**Task directions**
Please repeat the whole listing exactly, but leave out any picture it holds.

**Available data**
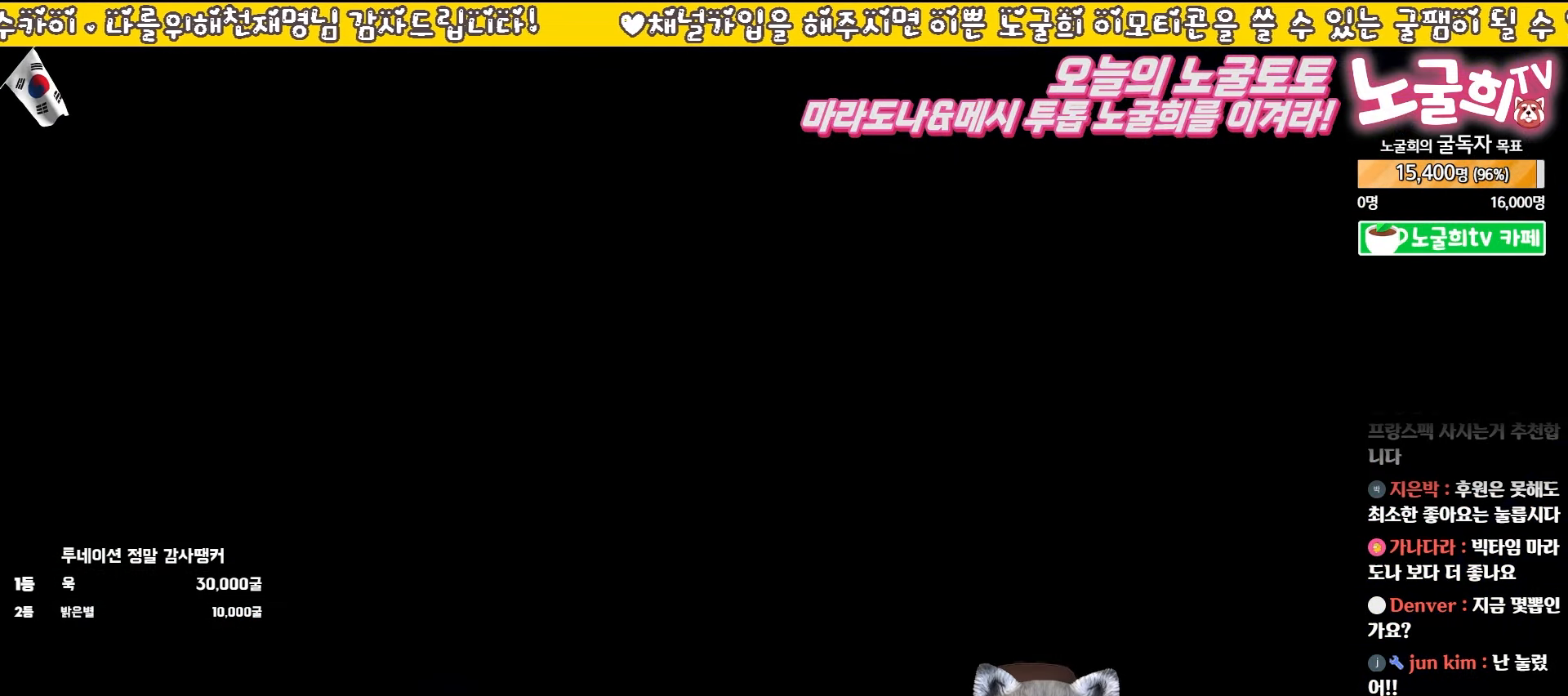
{"buttons": [], "left_stick": "center", "events": []}
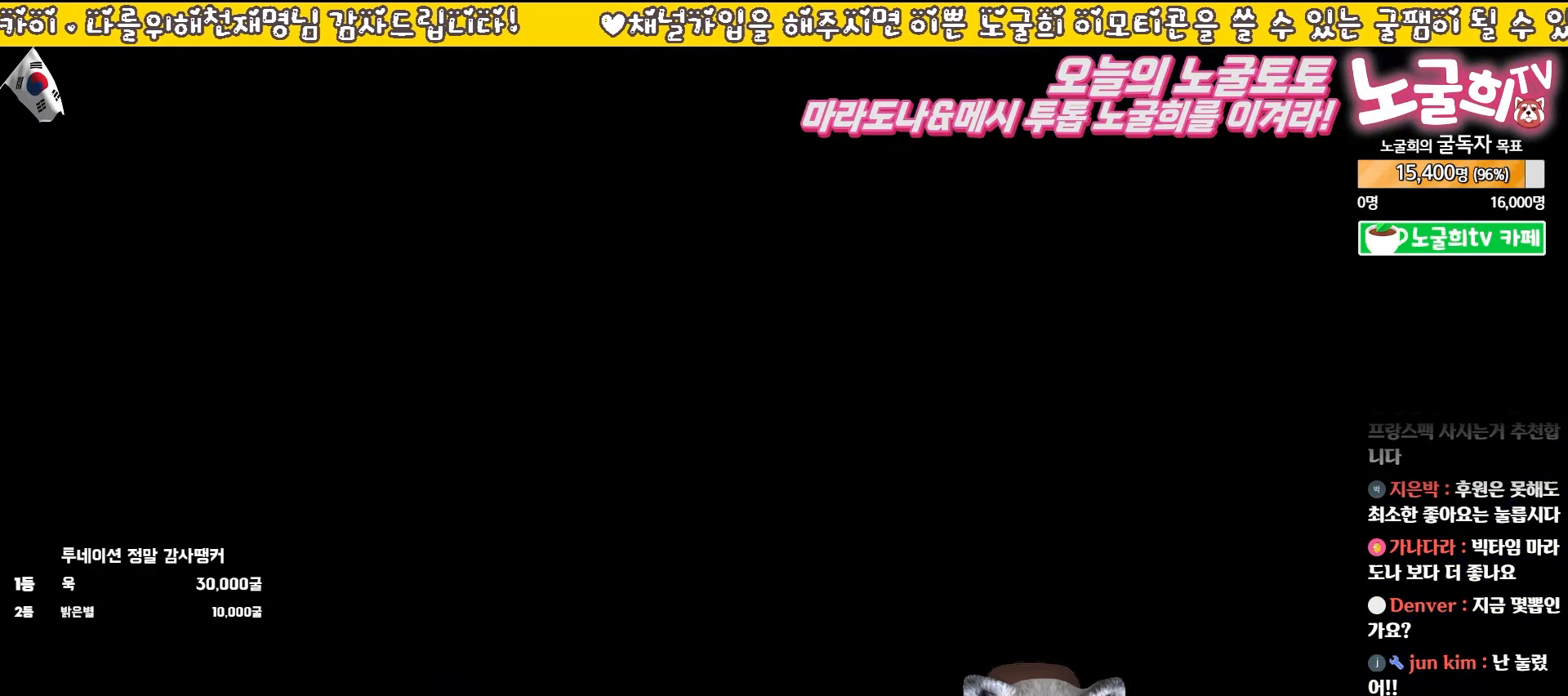
{"buttons": [], "left_stick": "center", "events": []}
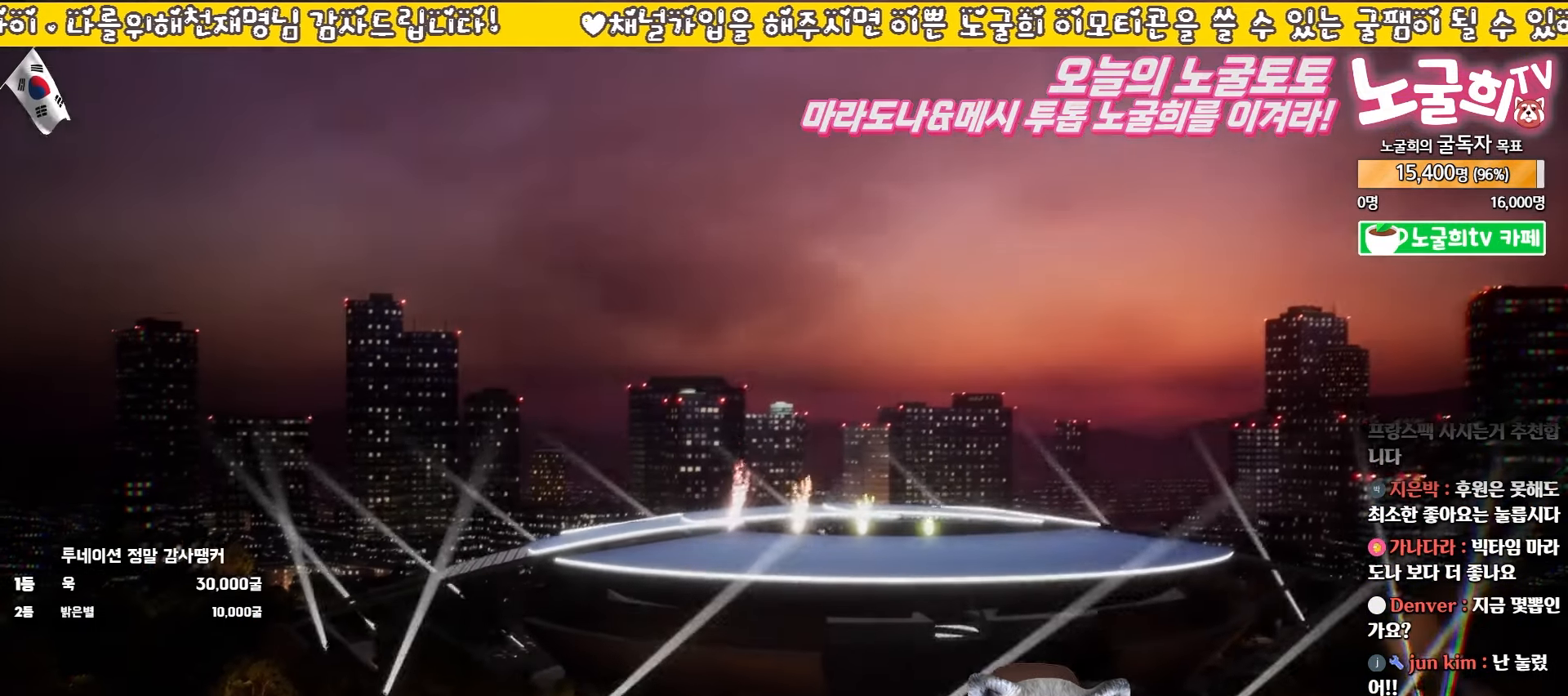
{"buttons": [], "left_stick": "center", "events": [[400, "CROSS", "down"], [500, "CROSS", "up"]]}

**Answer**
{"buttons": [], "left_stick": "center", "events": []}
{"buttons": [], "left_stick": "center", "events": []}
{"buttons": [], "left_stick": "center", "events": [[400, "CROSS", "down"], [500, "CROSS", "up"]]}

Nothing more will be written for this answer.